We downloaded the latest version of OpenSSL which is openssl-1.1.1f at the time of writing this post. After that decompress the file and rename the folder name and navigate to the OpenSSL folder. --prefix and --openssldir control the configuration of installed components. The behavior and interactions of --prefix and --openssldir are slightly different between OpenSSL 1.0.2 and below and OpenSSL 1.1.0 and above. Also set –prefix and –openssldir to the same location. shared will force creating shared libraries and Zlib means that compression will be performed by using zlib library. It is worth running the make test to see if there are any unexpected errors. If there are any, you need to fix them before installing the library.

Now rename the existing openssl binary and add a new symlink.

mv /usr/bin/openssl /usr/bin/openssl-backup
ln -s /usr/local/openssl/bin/openssl /usr/bin/openssl

Here, ldd showing dependencies of the command openssl. image-center

Your newly installed OpenSSL should show TLS v1.3 like below.

openssl ciphers -v | awk '{print $2}' | sort | uniq


We have completed the OpenSSL installation part. Now we have to recompile Nginx again to built from the newly installed OpenSSL.

Recompile Nginx

Download the installed Nginx version source code from the web. In my case Nginx version 1.16.1 is installed on my production server so I will download the same version and start compiling.

cd /usr/src
tar xvf nginx-1.16.1.tar.gz
cd nginx-1.16.1
make -j4
make install

As we can see now that Nginx has been built with newly installed OpenSSL. built with OpenSSL 1.1.1f 31 Mar 2020

nginx -V

nginx version: nginx/1.16.1
built by gcc 4.8.5 20150623 (Red Hat 4.8.5-39) (GCC)
built with OpenSSL 1.1.1f 31 Mar 2020
TLS SNI support enabled


Update your Nginx configuration to enable TLS 1.3. Add below lines on your Nginx vhost configuration’s server block.

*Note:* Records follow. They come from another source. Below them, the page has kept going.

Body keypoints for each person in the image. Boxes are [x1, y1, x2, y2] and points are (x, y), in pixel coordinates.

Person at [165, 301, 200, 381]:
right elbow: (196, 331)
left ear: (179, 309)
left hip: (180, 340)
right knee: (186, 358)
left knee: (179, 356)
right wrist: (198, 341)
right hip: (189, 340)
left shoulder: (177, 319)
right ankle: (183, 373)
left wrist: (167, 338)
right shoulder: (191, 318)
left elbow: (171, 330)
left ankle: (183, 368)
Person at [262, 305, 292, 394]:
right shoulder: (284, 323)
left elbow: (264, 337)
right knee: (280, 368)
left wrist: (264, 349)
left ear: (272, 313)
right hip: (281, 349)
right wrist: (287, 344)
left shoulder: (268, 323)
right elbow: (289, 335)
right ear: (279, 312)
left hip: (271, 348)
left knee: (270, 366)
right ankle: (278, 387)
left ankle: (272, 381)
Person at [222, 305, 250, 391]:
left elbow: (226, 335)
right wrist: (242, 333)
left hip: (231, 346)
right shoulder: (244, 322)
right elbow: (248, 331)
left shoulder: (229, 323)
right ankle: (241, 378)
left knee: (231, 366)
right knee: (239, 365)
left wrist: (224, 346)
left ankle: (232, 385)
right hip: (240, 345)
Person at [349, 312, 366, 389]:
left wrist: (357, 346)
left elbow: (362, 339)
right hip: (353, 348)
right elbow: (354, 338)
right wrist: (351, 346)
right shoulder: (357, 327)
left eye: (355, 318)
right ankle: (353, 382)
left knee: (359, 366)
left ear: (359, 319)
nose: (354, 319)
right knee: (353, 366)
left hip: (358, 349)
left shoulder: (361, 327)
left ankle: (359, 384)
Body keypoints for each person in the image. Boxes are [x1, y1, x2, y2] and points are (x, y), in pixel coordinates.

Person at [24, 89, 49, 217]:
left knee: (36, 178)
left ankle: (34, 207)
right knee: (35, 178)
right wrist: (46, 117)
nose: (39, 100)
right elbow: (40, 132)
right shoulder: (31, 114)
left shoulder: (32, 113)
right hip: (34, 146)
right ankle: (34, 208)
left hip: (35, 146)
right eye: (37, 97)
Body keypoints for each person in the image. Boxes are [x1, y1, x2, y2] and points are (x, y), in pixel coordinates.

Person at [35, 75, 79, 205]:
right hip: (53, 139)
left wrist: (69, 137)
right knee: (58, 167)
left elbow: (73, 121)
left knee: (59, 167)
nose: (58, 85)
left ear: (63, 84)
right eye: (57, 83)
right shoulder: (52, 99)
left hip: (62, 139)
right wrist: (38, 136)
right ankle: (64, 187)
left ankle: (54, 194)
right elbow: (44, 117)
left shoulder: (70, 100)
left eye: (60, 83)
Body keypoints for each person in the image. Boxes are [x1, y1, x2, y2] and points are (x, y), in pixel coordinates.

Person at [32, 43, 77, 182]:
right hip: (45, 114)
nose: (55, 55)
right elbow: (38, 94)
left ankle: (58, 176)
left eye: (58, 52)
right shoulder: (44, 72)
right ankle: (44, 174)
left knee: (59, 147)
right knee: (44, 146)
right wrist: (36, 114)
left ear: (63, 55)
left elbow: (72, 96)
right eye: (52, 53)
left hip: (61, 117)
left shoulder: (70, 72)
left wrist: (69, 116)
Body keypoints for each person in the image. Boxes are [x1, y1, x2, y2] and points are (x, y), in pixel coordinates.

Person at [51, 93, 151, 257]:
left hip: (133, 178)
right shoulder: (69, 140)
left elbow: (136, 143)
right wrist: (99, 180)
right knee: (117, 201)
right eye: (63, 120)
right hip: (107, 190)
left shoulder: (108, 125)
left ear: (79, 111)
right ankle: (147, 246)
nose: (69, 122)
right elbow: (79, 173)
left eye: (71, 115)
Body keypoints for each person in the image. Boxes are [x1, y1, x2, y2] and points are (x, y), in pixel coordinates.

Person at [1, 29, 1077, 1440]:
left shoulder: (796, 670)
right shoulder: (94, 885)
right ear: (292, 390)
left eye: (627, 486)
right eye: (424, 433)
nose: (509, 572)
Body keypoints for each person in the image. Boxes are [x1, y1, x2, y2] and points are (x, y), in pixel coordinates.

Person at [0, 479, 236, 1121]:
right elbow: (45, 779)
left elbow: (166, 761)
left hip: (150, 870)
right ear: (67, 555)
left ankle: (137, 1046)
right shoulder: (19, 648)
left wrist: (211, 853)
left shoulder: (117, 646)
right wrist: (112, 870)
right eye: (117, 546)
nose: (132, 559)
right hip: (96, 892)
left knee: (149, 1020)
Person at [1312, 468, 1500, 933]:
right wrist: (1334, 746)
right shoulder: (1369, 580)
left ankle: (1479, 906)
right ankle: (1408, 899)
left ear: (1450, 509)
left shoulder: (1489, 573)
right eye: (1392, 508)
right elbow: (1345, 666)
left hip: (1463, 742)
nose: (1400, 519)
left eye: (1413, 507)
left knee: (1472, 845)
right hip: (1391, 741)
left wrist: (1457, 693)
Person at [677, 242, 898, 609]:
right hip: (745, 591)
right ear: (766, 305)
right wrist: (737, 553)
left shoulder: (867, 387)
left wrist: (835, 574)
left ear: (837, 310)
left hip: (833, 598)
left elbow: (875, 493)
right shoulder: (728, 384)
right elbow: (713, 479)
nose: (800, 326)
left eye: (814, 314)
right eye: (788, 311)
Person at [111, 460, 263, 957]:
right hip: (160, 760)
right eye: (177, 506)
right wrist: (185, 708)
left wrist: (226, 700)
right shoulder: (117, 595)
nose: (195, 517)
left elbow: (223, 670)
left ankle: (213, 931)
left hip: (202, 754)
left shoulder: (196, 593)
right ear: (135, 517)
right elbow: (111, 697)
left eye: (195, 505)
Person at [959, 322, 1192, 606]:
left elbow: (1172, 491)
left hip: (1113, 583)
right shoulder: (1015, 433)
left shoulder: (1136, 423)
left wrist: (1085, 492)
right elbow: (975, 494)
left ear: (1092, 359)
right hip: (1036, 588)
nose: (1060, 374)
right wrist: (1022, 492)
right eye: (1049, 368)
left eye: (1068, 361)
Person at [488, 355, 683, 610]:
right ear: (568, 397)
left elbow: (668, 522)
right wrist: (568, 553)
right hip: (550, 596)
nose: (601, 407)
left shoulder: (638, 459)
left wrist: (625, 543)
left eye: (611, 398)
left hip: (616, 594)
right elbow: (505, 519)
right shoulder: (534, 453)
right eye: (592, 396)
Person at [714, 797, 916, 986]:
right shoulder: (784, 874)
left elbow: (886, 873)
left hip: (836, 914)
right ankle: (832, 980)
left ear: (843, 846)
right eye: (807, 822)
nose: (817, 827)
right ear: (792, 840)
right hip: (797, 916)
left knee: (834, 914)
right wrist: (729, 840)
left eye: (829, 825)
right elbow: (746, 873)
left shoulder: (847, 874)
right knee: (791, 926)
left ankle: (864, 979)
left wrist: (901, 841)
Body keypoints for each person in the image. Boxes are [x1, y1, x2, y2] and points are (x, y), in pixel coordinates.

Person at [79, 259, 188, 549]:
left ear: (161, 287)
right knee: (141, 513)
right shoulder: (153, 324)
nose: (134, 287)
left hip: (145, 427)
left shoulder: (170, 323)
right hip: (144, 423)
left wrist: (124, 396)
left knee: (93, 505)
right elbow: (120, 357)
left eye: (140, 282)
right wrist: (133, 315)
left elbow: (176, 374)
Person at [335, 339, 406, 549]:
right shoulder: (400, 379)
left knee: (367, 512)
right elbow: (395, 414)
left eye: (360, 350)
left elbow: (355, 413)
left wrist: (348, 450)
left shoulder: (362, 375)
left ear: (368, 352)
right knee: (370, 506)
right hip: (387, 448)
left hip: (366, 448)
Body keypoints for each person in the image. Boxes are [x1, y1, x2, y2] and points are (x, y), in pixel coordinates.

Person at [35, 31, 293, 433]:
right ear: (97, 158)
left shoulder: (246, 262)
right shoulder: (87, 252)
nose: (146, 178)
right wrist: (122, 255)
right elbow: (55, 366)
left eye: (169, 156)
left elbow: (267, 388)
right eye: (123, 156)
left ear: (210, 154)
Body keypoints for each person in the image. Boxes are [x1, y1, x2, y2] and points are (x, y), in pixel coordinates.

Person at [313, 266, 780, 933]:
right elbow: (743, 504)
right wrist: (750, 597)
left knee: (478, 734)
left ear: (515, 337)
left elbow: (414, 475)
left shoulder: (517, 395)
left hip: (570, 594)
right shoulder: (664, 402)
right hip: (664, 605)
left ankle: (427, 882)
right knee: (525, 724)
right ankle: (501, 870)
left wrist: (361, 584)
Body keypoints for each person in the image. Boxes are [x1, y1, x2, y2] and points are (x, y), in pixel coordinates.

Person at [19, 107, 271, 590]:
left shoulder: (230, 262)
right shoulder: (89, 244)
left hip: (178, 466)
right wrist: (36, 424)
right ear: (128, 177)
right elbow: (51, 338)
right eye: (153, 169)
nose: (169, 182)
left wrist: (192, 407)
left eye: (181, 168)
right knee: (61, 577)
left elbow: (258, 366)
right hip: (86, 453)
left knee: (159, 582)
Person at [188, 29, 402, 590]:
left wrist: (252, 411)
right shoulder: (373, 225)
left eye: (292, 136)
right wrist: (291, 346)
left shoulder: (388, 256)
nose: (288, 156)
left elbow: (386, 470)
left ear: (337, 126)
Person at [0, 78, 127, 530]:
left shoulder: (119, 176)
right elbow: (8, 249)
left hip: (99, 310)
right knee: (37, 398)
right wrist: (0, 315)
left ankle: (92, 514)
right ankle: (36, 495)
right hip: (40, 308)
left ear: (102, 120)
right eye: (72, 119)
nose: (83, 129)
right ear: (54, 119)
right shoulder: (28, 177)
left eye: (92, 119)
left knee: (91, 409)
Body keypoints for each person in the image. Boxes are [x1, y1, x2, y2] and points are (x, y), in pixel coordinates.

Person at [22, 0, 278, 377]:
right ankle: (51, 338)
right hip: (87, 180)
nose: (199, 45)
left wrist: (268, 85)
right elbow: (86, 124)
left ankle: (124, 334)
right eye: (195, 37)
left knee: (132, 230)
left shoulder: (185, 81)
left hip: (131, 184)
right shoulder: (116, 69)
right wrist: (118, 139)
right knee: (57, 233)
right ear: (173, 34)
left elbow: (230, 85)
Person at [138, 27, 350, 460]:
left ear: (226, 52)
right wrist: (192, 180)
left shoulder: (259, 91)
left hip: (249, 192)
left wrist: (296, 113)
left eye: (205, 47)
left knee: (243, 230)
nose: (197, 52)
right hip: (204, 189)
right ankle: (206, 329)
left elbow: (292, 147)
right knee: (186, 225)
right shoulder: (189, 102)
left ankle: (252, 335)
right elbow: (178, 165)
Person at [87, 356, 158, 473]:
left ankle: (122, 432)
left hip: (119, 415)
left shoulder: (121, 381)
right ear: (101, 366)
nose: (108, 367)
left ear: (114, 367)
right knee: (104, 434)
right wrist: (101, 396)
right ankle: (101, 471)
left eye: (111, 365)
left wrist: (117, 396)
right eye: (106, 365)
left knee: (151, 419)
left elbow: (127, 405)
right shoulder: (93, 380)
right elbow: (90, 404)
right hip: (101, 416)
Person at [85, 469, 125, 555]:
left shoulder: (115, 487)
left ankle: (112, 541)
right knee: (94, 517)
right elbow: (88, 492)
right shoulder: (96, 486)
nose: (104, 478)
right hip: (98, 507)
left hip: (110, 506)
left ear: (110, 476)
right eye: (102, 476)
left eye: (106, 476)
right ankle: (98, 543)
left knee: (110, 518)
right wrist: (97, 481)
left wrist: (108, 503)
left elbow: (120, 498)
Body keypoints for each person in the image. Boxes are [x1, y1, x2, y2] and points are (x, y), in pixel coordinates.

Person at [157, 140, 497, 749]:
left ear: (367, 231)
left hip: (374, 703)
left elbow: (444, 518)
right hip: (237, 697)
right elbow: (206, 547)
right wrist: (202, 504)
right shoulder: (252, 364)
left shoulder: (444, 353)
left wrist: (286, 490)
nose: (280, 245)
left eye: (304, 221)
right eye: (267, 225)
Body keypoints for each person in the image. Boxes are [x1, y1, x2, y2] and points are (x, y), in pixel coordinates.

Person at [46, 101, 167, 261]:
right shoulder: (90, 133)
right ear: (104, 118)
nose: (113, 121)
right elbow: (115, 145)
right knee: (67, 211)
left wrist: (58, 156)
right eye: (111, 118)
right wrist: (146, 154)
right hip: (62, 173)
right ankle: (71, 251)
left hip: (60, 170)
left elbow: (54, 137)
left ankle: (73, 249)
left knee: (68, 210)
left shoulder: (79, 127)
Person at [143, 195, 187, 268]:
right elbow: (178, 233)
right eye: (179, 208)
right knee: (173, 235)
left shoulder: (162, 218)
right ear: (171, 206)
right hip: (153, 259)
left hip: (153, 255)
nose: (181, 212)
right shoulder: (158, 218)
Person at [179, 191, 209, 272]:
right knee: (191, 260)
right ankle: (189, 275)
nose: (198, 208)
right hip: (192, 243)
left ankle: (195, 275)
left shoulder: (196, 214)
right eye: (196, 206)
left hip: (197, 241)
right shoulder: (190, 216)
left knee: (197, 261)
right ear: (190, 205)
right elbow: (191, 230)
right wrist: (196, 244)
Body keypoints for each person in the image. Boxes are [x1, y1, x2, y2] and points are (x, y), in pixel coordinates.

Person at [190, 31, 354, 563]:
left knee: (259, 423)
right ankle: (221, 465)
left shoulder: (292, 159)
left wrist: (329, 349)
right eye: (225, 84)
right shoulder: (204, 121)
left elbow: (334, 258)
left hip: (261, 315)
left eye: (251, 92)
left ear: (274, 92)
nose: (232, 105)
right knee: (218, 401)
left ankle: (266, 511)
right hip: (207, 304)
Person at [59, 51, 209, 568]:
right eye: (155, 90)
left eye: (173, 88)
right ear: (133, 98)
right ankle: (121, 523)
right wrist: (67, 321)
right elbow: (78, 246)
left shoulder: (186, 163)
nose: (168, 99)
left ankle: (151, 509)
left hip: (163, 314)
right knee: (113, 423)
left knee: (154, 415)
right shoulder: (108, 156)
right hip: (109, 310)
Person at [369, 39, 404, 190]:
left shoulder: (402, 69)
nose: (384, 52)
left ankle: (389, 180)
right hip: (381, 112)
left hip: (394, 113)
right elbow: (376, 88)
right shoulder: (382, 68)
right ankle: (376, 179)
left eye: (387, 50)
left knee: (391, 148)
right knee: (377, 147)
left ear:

ssl_protocols TLSv1.2 TLSv1.3;
ssl_prefer_server_ciphers on;
nginx -t
service nginx restart

Now you can verify your web application from your browser or from the command line to check whether it uses TLS 1.3 or not.

In Google Chrome browser, go to the website

Right Click » Inspect » Security Tab


You can also check from your command line. If you have installed OpenSSL version 1.1.1 on your end device then your connection to the server will be through TLS 1.3 on first priority.

openssl s_client -connect -tls1_3

You will see the output below.

New, TLSv1.3, Cipher is TLS_AES_256_GCM_SHA384
Server public key is 2048 bit
Post-Handshake New Session Ticket arrived:
Protocol : TLSv1.3
Cipher : TLS_AES_256_GCM_SHA384

That’s it. We have enabled the TLS 1.3 on our Nginx server and it’s running as expected. Somehow if your application breaks down due to the new OpenSSL version then you might also need to recompile your PHP with the new headers.